Virginity then, being a thing in itself so great and so much esteemed among many, lest any man having attained unto it, and kept it undefiled, should think that he hath done all, and so leave the rest undone, the Lord putteth forth this parable, in order to show that if virginity, though it have all else, lack mercy, its owner will have his portion without among the fornicators, among whom Christ doth justly place the heartless and pitiless celibate.
Note the allusion to Matthew 23:23:
Woe to you, scribes and Pharisees, hypocrites; because you tithe mint and anise and cummin and have left the weightier things of the law: judgment and mercy and faith. These things you ought to have done and not to leave those undone.
And to 1 Corinthians 1:2-3:
And if I should have prophecy and should know all mysteries and all knowledge, and if I should have all faith, so that I could remove mountains, and have not charity, I am nothing. And if I should distribute all my goods to feed the poor, and if I should deliver my body to be burned, and have not charity, it profiteth me nothing.
Saint Chrysostom goes on to say:
The lust for bodies and the lust for money are two very different things, whereof the flesh is by far the keener and the stubborner appetite. They that strive with the weaker enemy are therefore much less excusable if they fall. Wherefore the Lord hath called such virgins “foolish,” for having first won the stern battle, and then been destroyed in the light one.
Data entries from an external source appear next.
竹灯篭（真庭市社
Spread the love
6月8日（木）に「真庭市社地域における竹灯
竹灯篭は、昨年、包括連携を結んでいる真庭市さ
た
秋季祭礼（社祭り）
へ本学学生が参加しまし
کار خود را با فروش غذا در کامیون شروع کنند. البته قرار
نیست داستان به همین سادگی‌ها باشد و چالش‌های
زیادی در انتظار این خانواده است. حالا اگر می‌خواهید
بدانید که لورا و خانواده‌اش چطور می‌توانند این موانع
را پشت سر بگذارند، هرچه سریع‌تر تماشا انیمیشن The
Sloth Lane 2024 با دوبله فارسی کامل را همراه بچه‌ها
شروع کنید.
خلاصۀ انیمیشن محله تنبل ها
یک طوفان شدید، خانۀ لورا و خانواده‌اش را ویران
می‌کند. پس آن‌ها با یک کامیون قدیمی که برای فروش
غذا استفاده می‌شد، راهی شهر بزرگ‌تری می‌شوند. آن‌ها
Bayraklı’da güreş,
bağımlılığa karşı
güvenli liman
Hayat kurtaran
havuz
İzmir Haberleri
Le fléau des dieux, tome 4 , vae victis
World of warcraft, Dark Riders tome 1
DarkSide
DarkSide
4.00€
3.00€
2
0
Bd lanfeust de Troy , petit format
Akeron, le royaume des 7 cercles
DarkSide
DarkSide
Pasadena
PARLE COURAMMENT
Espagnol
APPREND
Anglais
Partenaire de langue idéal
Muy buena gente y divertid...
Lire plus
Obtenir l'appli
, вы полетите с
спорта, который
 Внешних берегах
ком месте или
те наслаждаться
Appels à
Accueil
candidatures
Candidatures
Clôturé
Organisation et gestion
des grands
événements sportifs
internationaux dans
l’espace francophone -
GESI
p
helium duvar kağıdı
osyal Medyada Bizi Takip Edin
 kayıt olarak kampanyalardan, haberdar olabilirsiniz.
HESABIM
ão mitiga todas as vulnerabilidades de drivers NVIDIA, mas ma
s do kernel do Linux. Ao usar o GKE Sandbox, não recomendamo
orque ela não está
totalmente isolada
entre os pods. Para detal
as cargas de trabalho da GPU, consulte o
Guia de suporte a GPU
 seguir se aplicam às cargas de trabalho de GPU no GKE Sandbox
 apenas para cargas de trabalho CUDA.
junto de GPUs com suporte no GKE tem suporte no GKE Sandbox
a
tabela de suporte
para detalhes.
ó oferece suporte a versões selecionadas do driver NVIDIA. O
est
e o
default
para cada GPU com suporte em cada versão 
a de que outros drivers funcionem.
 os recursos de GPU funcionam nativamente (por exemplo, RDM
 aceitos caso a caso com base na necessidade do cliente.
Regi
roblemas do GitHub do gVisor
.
By the “lamps” spoken of in this parable, the Lord signifieth the actual gift of virginity and holy continency, and by the “oil” gentleness, almsgiving, and helpfulness toward the needy.
A haughty and coldhearted chastity is an affront to the King of Virgins. Purity of heart disposes one to receive the living flame of divine love, a love that manifests itself above all in mercy, in gentleness, and in humility.
In this regard, I cannot help but think of Father Lev Gillet — the “monk of the Eastern Church” — who synthesized in his very person a childlike purity and a boundless compassion in the face of every weakness and sin. In one of his dialogues with Our Lord, Father Lev hears Him say:
Take to thyself everything in the sinner which, however deviously, comes from Me and continues to be Mine. Discover in the midst of the visible impurities and egoisms the secret action of My absolute Purity, and of the generosity of Love. Unite thyself to My effort to transfigure what is not of Me. By thy brotherly prayer, by thy sympathy, not for the sin but for the sinner, join in My work of purification (In Thy Presence, p. 64).